« En cette saison estivale des moussons, les cascades éphémères ont dévalé les centaines de canyons rouges de l'Hadramaout pendant la nuit. (un article de Hannah Berthomé)
« En cette saison estivale des moussons, les cascades éphémères ont dévalé les centaines de canyons rouges de l'Hadramaout pendant la nuit. Depuis des millénaires, l'eau a façonné cette géographie escarpée, donnant parfois des visages ou des silhouettes humaines aux falaises. [...] C'est dans cet environnement étrange et silencieux que la branche yéménite d'Al-Qaïda dans la Péninsule arabique avait tenté de prendre le pouvoir en 2015 [...]. Mais le groupe terroriste et la guerre contre les rebelles houthis, située à des centaines de kilomètres à l'ouest du Yémen, ne sont pas les seules préoccupations de la population. Un autre mal opère dans le Wadi Hadramaout. Il est indolore, rarement visible et endeuille chaque famille, chaque voisinage, chaque tribu hadrami. Ce malheur porte le nom de : "Sioul al-Assouad" – les inondations noires. ».

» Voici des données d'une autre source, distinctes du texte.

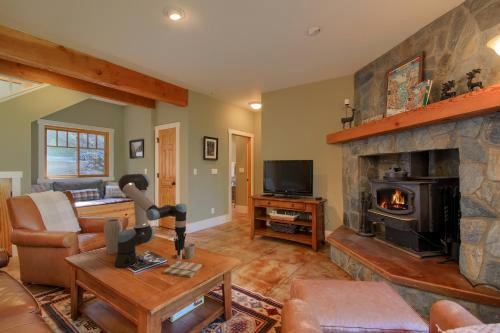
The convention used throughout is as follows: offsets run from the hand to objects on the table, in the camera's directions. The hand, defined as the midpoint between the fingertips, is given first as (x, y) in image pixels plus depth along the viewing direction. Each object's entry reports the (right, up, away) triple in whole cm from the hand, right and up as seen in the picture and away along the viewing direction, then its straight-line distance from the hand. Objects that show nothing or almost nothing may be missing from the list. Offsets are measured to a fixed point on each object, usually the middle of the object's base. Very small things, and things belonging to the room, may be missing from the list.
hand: (179, 259), depth 167 cm
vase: (-61, -4, +24) cm, 66 cm away
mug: (+1, -6, +16) cm, 17 cm away
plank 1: (0, -5, -1) cm, 5 cm away
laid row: (+4, -6, -6) cm, 9 cm away
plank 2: (+10, -5, -4) cm, 12 cm away
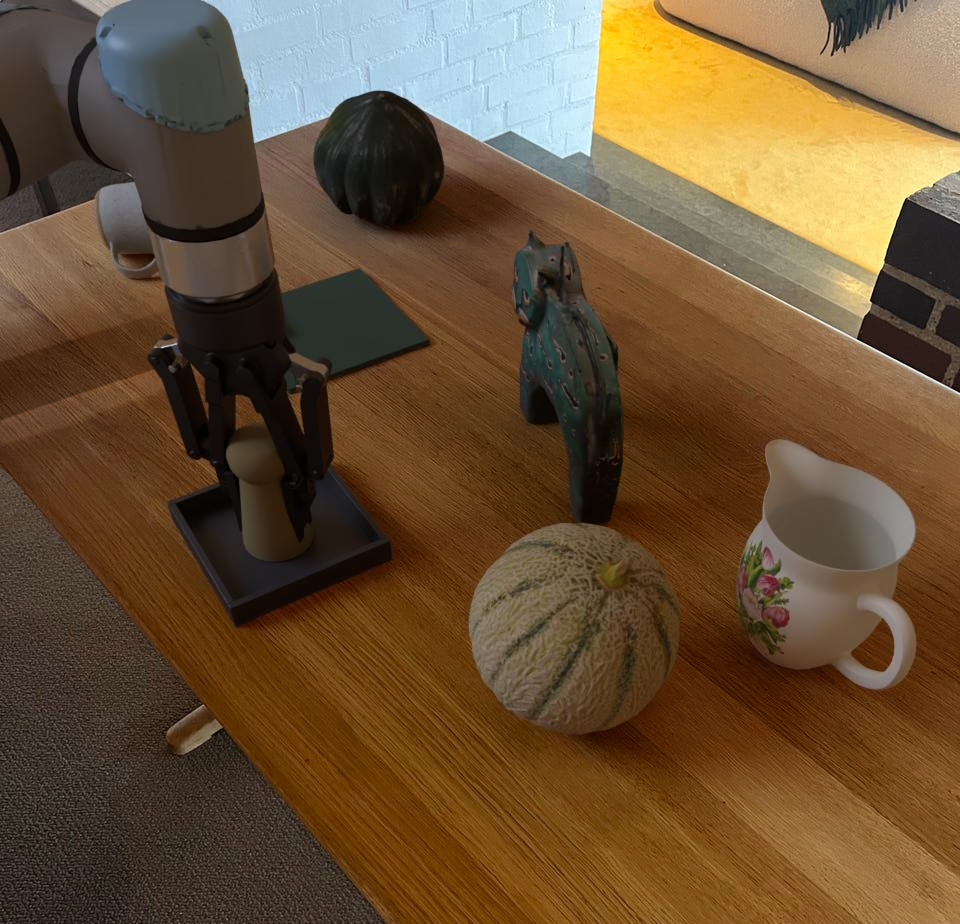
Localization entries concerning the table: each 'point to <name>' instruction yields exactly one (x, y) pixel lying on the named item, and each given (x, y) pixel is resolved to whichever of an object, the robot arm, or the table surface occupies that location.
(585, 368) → the ceramic cat
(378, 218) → the squash
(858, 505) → the pitcher
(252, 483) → the wooden peg doll
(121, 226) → the ceramic mug
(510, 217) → the table surface
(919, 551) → the table surface
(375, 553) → the tray
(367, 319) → the mat
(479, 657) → the cantaloupe
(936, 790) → the table surface
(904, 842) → the table surface
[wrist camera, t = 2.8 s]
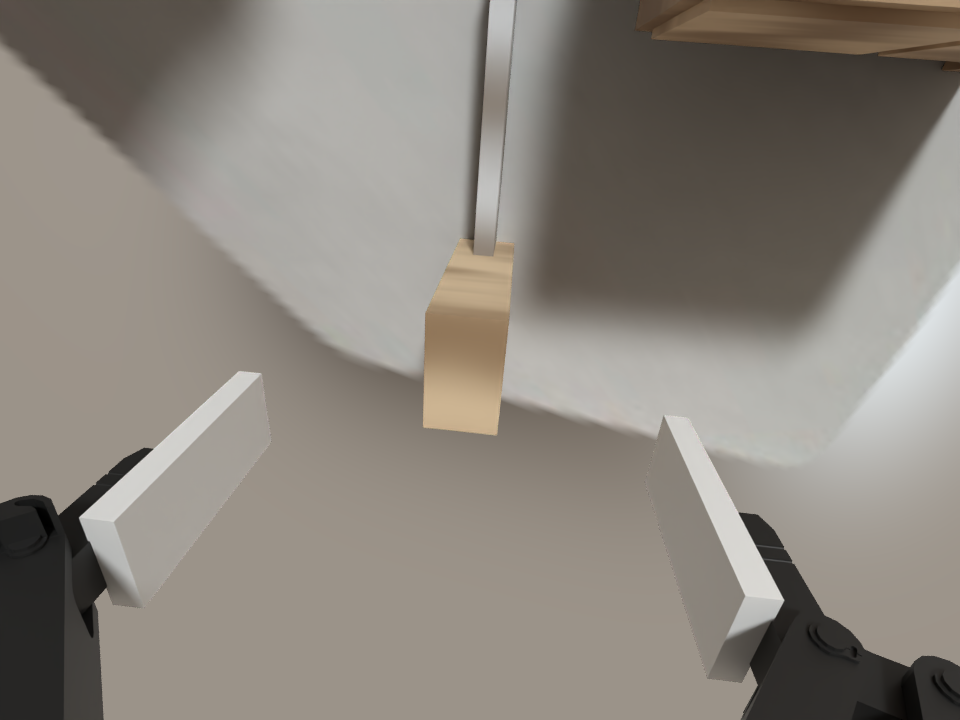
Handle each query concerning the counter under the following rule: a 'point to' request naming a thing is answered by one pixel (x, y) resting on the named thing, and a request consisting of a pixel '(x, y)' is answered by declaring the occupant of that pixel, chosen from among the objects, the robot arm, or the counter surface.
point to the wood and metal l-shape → (476, 274)
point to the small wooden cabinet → (813, 25)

Ce sont les mots que Quentin Müller, journaliste d'investigation, a écrit pour l'Obs. Ce spécialiste français du Yémen a enquêté sur les activités de Total dans cette zone du Moyen-Orient, pour finalement révéler de graves pollutions engendrées par la multinationale pétrolière, ayant des conséquences drastiques sur l'environnement et la santé des habitants yéménites. Total est à présent poursuivi en justice par 58 Yéménites, représentés par deux avocats français. Ils espèrent que la multinationale sera contrainte de réparer la somme de dégà¢ts mortels causés dans l'est du pays.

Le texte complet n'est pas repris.